Language Standards and the Written Russian of Heritage-Speaker Students

Neil Bermel, University of Sheffield

For some years now, the Russian teaching community has been grappling with the influx of students who emigrated from the former Soviet Union. This paper will examine the written language of such students, focusing on the extent to which they demonstrate an active, idiomatic control and understanding of written Contemporary Standard Russian.

The study is based on a corpus of approximately one hundred written language-proficiency exams administered to students in area high schools in 1995–1996. The exam relied on a combination of techniques to assess proficiency in written Russian: declension and conjugation of set words in sentence-length contexts, cloze tests in longer passages, English-Russian translations, questions on a reading passage, and a short composition on a personal theme. Students provided basic biographical and linguistic information (date of emigration, amount of schooling in the FSU, native language of student and parents).

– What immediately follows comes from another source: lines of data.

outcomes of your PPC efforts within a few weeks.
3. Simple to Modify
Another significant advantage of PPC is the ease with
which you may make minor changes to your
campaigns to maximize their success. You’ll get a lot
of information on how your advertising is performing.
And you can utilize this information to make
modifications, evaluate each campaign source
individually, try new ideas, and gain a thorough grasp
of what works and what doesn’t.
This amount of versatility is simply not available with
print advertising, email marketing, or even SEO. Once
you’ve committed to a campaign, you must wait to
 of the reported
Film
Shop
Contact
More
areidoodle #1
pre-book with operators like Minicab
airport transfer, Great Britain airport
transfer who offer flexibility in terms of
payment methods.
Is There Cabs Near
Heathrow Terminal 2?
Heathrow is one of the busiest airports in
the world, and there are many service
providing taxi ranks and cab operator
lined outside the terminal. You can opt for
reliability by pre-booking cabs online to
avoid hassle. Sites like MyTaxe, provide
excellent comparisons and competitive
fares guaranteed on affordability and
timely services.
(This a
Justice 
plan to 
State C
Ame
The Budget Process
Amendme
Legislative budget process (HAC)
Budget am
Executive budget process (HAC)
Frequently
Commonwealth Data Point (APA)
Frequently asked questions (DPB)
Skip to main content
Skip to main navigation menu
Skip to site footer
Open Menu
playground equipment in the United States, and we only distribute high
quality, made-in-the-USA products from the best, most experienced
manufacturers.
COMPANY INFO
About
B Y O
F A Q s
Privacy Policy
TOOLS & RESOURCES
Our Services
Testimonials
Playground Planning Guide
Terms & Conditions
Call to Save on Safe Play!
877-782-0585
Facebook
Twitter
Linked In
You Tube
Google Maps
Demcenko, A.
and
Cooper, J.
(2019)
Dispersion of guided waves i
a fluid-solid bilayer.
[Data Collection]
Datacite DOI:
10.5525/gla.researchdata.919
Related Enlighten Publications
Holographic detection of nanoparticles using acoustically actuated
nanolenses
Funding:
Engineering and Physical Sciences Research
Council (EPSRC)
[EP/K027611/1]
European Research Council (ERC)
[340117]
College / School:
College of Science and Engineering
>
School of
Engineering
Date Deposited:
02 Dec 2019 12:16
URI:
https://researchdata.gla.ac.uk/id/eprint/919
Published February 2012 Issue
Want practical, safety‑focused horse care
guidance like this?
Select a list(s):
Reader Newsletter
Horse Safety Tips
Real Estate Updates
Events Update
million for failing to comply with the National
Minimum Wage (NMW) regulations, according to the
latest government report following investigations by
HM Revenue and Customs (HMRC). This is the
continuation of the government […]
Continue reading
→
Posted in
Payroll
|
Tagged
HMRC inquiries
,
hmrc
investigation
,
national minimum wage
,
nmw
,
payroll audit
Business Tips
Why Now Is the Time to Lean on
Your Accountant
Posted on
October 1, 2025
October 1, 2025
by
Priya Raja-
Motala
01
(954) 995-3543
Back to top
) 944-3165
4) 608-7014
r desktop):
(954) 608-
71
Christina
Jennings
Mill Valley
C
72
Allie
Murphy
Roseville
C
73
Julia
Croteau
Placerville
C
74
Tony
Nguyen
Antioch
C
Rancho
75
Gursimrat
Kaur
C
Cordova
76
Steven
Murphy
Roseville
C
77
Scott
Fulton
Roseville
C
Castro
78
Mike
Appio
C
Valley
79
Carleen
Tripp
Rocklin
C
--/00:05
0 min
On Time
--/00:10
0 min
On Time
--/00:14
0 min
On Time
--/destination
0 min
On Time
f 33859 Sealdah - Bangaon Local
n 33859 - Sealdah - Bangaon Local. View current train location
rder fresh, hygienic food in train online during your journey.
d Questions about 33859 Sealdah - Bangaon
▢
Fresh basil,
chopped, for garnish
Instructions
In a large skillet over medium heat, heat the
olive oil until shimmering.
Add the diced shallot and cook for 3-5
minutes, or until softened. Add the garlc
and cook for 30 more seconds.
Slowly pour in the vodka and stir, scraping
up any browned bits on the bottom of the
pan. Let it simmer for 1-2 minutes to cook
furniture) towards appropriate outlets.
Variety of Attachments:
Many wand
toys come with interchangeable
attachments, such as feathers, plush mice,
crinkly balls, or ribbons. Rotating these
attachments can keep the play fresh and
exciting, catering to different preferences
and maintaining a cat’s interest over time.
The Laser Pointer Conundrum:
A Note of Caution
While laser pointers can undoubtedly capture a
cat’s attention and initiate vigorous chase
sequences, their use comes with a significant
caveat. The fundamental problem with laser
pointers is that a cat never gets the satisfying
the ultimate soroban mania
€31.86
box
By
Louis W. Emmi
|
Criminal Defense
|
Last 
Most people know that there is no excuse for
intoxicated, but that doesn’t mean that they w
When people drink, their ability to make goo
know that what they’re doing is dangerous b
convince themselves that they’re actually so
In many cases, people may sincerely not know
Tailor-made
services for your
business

Building on an earlier study (in press), which established “profiles” for degrees of literacy among heritage speakers, this paper will examine the data from a different angle, taking as its focus the frequency of certain error types, their co-occurrence, and their correlation with external factors indicated in the student questionnaire. Errors selected for examination represent a range of types: spelling in word stems and endings; deficiencies in grammatical paradigms; loss of entire grammatical categories (determinacy, aspect, case, etc.); non-Russian syntax and phraseology; and stylistic/cultural inappropriacies.

The first study pointed to a sliding scale in what we could (following Polinsky) call the “reduction” of written fluency. At the apex were students who were linguistically competent, but possibly deficient in their knowledge of what we could call “language culture” (more specifically the “culture of written language”), while at the bottom were students who lacked a firm grasp of the relationship between written and spoken signs in Russian. However, this sliding scale was only partially reflected in the grading, a point which can be rectified by looking more closely at error type and co-occurrence. It is expected that “acrolectal” (high-end) errors will show up with much higher frequencies in all texts than other errors, while the variety of errors among “basilectal” (low-end) writers will be highly variable. I will focus especially at basilectal errors that are generalized across a large number of papers, as they could conceivably be the most reliable indicators of written language loss or failed acquisition.

The study will also briefly touch on the specific differences between characteristics defining reduced written language and those characterizing reduced spoken language. Reference will be made to the few existing studies of written language loss, as well as to studies of spoken language loss, especially as concerns Russian and other Slavic languages.